Kargil is indeed under the immense influence of Islamic conservatism, but its spread is accompanied by a growing “Iranization.” It reveals itself not only through cultural aspects (such as the promotion of the nastaliq script at the expense of the Tibetan one or the functioning of a ban of the sale of liquor in Kargil) and the symbolic ones (Khomeini’s posters), but also political ones, such as raising the of anti-U.S. and anti-Israel slogans by some of the region’s Tehran-influenced Shias.
India did its best to remain distanced from the Iran-U.S. tussle that began last month. New Delhi gains from bilateral cooperation from both countries and will benefit if the countries reach a form of reconciliation. Conversely, the growing tensions between Washington and Tehran weakened the latter’s cooperation with India: New Delhi yielded to American pressure by halting its imports of oil from Iran. Moreover, the uncertainty surrounding Iran as a result of this tensions has hurt the prospects of the Chabahar port, which Afghanistan, India, and Iran are jointly developing.
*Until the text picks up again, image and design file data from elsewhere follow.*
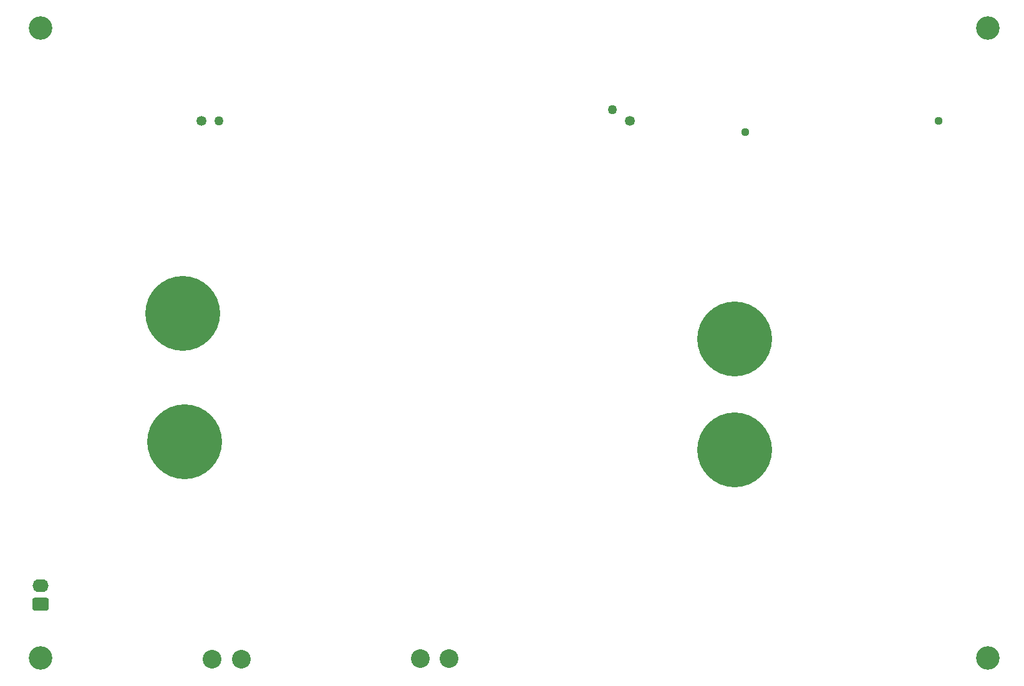
<source format=gbr>
G04 #@! TF.GenerationSoftware,KiCad,Pcbnew,(5.1.9)-1*
G04 #@! TF.CreationDate,2021-02-22T11:59:36-08:00*
G04 #@! TF.ProjectId,UnfolderBuffer,556e666f-6c64-4657-9242-75666665722e,rev?*
G04 #@! TF.SameCoordinates,Original*
G04 #@! TF.FileFunction,Soldermask,Bot*
G04 #@! TF.FilePolarity,Negative*
%FSLAX46Y46*%
G04 Gerber Fmt 4.6, Leading zero omitted, Abs format (unit mm)*
G04 Created by KiCad (PCBNEW (5.1.9)-1) date 2021-02-22 11:59:36*
%MOMM*%
%LPD*%
G01*
G04 APERTURE LIST*
%ADD10O,2.190000X1.740000*%
%ADD11C,1.348000*%
%ADD12C,1.270000*%
%ADD13C,10.160000*%
%ADD14C,2.540000*%
%ADD15C,1.120000*%
%ADD16C,3.200000*%
G04 APERTURE END LIST*
D10*
X3200000Y13040000D03*
G36*
G01*
X4044442Y9630000D02*
X2355558Y9630000D01*
G75*
G02*
X2105000Y9880558I0J250558D01*
G01*
X2105000Y11119442D01*
G75*
G02*
X2355558Y11370000I250558J0D01*
G01*
X4044442Y11370000D01*
G75*
G02*
X4295000Y11119442I0J-250558D01*
G01*
X4295000Y9880558D01*
G75*
G02*
X4044442Y9630000I-250558J0D01*
G01*
G37*
D11*
X83180000Y76160000D03*
X25080000Y76160000D03*
D12*
X80830000Y77660000D03*
X27430000Y76160000D03*
D13*
X97450000Y46550000D03*
X97450000Y31450000D03*
X22500000Y50010000D03*
X22790000Y32570000D03*
D14*
X58700000Y3100000D03*
X54737600Y3100000D03*
X30481200Y3060000D03*
X26518800Y3060000D03*
D15*
X125100000Y76160000D03*
X98850000Y74660000D03*
D16*
X3200000Y3200000D03*
X131800000Y88800000D03*
X3200000Y88800000D03*
X131800000Y3200000D03*
M02*

</source>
But at the same time, India remained mostly untouched by the tensions between the United States and Israel on one side, and Iran on the other. The one time in recent history that the proxy war spilled over to Indian territory was in 2012, when an Israeli diplomat was attacked in Delhi by what seems were Iranian elements with ties to the Islamic Revolutionary Guard Corps. This was more of an exception to the rule, however.
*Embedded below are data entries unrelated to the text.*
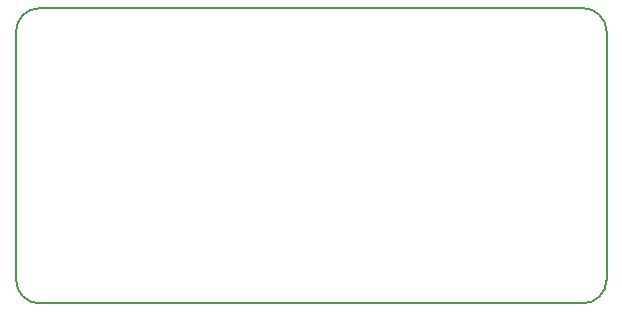
<source format=gbr>
%TF.GenerationSoftware,KiCad,Pcbnew,8.0.9-8.0.9-0~ubuntu22.04.1*%
%TF.CreationDate,2025-07-15T10:59:46-04:00*%
%TF.ProjectId,schematics,73636865-6d61-4746-9963-732e6b696361,rev?*%
%TF.SameCoordinates,Original*%
%TF.FileFunction,Profile,NP*%
%FSLAX46Y46*%
G04 Gerber Fmt 4.6, Leading zero omitted, Abs format (unit mm)*
G04 Created by KiCad (PCBNEW 8.0.9-8.0.9-0~ubuntu22.04.1) date 2025-07-15 10:59:46*
%MOMM*%
%LPD*%
G01*
G04 APERTURE LIST*
%TA.AperFunction,Profile*%
%ADD10C,0.200000*%
%TD*%
G04 APERTURE END LIST*
D10*
X181414214Y-97585786D02*
G75*
G02*
X179414214Y-99585814I-2000014J-14D01*
G01*
X131414214Y-97585788D02*
X131414214Y-76585785D01*
X179414214Y-74585786D02*
G75*
G02*
X181414214Y-76585786I-14J-2000014D01*
G01*
X133414213Y-99585786D02*
G75*
G02*
X131414214Y-97585788I-13J1999986D01*
G01*
X131414214Y-76585785D02*
G75*
G02*
X133414212Y-74585814I1999986J-15D01*
G01*
X179414214Y-99585786D02*
X133414213Y-99585786D01*
X181414214Y-97585786D02*
X181414214Y-76585786D01*
X179414214Y-74585786D02*
X133414212Y-74585786D01*
M02*

</source>
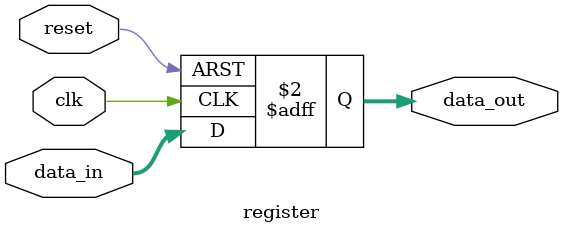
<source format=v>
module register (clk, data_in, reset, data_out); 
parameter input_size = 32;

input clk, reset;
input [input_size - 1:0] data_in;
output [input_size -1:0] data_out; 

reg [input_size - 1:0] data_out;

 
always @(posedge clk or posedge reset) 
    begin 
        if (reset) 
            data_out <= 32'h00000000; 
        else 
            data_out <= data_in; 
        end 
endmodule
</source>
So far, there is very little to suggest that Kargil may become another such irritant. First of all, the whole of Ladakh is not only remote but also scarcely populated – the inhospitable region is home to approximately 274,000 people. Secondly, there is so far no evidence that the Iran-influenced organizations in Kargil have any traits of being paramilitary proxies that can be used in a hostile way (as it is often the case with Tehran-affiliated groups in the Middle East). Still, in the case of the Washington-Tehran tensions rising to another level and of their conflict pilling beyond the region, the Iranian influences in Kargil should be watched, at least with one eye.